As a registered nurse with numerous years experience in caring for the oncology patient, one of the most rewarding fields has been preparing the individual, family and friends for the end-of-life process. Unfortunately, however, all too often there are inexperienced nurses that jump into this arena with little or no advice and/or knowledge of the death and dying stages. According to Elisabeth Kubler-Ross, there are 5 distinct stages, which are outlined in the graft below:
|1 – Denial||Denial is a conscious or unconscious refusal to accept facts, information, reality, etc., relating to the situation concerned. It’s a defense mechanism and perfectly natural. Some people can become locked in this stage when dealing with a traumatic change that can be ignored. Death of course is not particularly easy to avoid or evade indefinitely.|
|2 – Anger||Anger can manifest in different ways. People dealing with emotional upset can be angry with themselves, and/or with others, especially those close to them. Knowing this helps keep detached and non-judgmental when experiencing the anger of someone who is very upset.|
|3 – Bargaining||Traditionally the bargaining stage for people facing death can involve attempting to bargain with whatever God the person believes in. People facing less serious trauma can bargain or seek to negotiate a compromise. For example “Can we still be friends?” when facing a break-up. Bargaining rarely provides a sustainable solution, especially if it’s a matter of life or death.|
|4 – Depression||Also referred to as preparatory grieving. In a way it’s the dress rehearsal or the practice run for the ‘aftermath’ although this stage means different things depending on whom it involves. It’s a sort of acceptance with emotional attachment. It’s natural to feel sadness and regret, fear, uncertainty, etc. It shows that the person has at least begun to accept the reality.|
|5 – Acceptance||Again this stage definitely varies according to the person’s situation, although broadly it is an indication that there is some emotional detachment and objectivity. People dying can enter this stage a long time before the people they leave behind, who must necessarily pass through their own individual stages of dealing with the grief.|
It has been my experience that not all patients follow these stages in the exact order. In fact, many skip from stage to stage and the nurse needs to know precisely what stage the patient is in to properly communicate and care for the cancer victim and their loved ones.

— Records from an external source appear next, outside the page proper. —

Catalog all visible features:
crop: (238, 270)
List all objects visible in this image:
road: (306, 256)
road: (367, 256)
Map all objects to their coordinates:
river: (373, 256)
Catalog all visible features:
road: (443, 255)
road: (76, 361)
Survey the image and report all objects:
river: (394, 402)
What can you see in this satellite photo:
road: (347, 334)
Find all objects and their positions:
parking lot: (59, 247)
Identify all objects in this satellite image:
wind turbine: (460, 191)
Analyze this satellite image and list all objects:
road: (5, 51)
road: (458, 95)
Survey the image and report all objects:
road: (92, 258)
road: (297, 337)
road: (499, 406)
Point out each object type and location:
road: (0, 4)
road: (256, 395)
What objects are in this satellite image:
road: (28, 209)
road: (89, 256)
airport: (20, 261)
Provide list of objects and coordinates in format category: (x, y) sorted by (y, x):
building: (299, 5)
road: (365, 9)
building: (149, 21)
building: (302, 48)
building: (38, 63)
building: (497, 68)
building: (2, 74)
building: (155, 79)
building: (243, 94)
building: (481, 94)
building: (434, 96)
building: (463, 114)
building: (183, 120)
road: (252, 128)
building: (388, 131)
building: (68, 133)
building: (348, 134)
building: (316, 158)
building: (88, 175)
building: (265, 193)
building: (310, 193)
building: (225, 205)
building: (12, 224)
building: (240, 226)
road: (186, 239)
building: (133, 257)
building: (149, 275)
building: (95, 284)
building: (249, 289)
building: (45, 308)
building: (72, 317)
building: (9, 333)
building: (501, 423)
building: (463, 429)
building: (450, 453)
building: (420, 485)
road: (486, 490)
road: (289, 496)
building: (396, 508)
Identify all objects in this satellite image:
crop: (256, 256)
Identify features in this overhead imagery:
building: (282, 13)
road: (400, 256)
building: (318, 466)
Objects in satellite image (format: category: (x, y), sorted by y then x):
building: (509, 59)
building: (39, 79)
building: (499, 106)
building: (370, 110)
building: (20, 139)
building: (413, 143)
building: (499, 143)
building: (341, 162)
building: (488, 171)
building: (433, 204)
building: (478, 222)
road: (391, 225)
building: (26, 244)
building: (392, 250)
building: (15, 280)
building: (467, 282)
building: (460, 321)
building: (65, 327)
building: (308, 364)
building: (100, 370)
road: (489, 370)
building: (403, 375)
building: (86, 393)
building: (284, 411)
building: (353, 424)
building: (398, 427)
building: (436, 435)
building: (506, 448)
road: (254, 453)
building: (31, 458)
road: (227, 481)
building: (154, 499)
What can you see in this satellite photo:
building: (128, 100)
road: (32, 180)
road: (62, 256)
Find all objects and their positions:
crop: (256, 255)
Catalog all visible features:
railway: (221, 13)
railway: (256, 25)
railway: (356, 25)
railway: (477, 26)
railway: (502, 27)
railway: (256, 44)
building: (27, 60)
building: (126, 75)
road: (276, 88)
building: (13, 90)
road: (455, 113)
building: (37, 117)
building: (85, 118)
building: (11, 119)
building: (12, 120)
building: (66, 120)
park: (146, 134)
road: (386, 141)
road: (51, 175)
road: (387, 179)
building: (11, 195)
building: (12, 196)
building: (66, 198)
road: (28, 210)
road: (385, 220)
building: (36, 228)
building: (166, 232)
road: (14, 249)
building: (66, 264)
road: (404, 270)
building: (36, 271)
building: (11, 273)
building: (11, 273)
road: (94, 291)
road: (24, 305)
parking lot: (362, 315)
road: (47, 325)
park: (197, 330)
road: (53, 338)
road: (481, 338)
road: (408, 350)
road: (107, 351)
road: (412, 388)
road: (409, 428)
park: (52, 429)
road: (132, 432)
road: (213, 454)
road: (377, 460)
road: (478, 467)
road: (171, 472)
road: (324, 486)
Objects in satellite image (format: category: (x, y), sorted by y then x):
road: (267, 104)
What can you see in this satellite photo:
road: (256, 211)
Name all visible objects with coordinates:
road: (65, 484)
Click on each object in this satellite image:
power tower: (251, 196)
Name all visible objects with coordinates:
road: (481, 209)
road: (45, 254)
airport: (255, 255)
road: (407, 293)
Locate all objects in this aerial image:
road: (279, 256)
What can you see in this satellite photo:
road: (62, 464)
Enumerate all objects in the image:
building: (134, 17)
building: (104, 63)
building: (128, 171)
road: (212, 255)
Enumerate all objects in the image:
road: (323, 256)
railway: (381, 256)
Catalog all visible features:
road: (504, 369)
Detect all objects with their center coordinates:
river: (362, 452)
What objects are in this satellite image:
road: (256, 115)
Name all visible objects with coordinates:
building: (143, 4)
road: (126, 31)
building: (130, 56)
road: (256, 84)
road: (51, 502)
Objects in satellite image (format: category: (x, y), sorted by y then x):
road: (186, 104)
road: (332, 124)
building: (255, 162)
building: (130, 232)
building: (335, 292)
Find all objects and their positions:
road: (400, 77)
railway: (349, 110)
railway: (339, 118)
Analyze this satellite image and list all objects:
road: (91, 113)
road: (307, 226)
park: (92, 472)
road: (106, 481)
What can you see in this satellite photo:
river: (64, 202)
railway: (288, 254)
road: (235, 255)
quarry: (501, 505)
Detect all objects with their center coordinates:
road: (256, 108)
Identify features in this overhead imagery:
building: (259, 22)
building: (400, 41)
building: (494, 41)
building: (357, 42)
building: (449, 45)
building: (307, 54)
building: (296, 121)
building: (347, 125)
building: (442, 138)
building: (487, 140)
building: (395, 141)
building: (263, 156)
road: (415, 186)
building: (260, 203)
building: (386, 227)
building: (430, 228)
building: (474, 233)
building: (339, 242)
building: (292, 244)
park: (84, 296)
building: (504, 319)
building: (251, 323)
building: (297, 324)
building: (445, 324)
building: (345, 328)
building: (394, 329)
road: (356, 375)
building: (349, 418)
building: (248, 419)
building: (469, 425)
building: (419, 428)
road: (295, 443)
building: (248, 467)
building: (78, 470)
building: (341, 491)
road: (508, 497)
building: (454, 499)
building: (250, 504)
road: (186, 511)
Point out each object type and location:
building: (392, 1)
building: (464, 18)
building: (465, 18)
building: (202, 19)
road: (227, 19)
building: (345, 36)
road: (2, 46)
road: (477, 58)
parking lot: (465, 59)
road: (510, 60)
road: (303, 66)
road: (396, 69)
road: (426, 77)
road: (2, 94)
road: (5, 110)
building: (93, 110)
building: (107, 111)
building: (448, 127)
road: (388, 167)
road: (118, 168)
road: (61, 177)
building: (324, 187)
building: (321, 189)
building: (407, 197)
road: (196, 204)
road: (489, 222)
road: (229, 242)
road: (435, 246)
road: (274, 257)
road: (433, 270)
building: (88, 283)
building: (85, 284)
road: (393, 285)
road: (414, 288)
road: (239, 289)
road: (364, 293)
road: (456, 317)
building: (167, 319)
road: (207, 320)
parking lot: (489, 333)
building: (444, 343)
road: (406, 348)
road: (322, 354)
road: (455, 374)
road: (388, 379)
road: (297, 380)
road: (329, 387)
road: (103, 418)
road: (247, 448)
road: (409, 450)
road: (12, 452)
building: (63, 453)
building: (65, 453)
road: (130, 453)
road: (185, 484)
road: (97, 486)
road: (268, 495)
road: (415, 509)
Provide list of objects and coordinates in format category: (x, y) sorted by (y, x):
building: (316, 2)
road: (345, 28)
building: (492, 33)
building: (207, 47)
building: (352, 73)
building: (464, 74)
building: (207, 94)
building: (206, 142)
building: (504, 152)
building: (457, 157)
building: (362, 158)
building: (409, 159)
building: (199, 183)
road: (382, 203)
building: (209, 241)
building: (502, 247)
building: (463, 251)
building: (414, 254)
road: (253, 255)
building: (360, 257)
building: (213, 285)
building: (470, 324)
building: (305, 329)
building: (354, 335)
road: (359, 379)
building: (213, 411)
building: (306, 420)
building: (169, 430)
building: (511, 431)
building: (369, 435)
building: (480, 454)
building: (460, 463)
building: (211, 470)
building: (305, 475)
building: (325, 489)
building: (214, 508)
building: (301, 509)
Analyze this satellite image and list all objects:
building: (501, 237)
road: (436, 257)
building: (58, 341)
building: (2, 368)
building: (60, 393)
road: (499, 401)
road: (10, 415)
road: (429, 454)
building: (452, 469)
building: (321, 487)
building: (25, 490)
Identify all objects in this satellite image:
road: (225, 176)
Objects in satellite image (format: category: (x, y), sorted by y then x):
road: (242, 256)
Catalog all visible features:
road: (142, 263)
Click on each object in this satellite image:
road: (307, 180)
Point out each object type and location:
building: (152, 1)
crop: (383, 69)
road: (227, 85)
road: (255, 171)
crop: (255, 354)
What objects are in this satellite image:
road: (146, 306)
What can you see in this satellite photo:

My prior nursing colleagues were frequently unaware of the consequences that can occur; for example, if a patient is in denial but the caregiver believes they are actually in the bargaining stage. I have found that families and doctors are great references in establishing the proper stage and then adequate consultation with the patient can proceed.
The oncology nursing field is certainly not for all nurses. Some of the most common ingredients for the successful cancer nurse include education on death and dying, great communicators, having empathy versus sympathy, understanding the patient is extremely ill and anger is not to be taken personally, and having a good support system. In addition, most patients are receiving blood, platelets, radiation/chemotherapy and/or mind-altering drugs that can have a huge effect in one’s personality. A caregiver could see a cancer victim go from sleeping peacefully to crying, screaming and being confused.
In summation, the field of oncology can be rewarding, fulfilling, stressful, sad, happy and precise. My advice for nurses is to follow the protocols of patient rights – remain comfortable, clean, emotionally and physically safe in an environment that promotes a strong relationship between the patient and their health care providers. Furthermore, the patient has the right to participate in their care, access emergent services, be treated with respect and non-discrimination, and the right to privacy and confidentiality of health information. Nurses that do not have the proper education, training and knowledge in this ever- so-careful and specialized field should not attempt to deal with these very delicate patients!
“Elizabeth Kubler- Ross Grief Cycle model, five stages of grief in death, dying and bereavement.” On Death and Dying, 1969.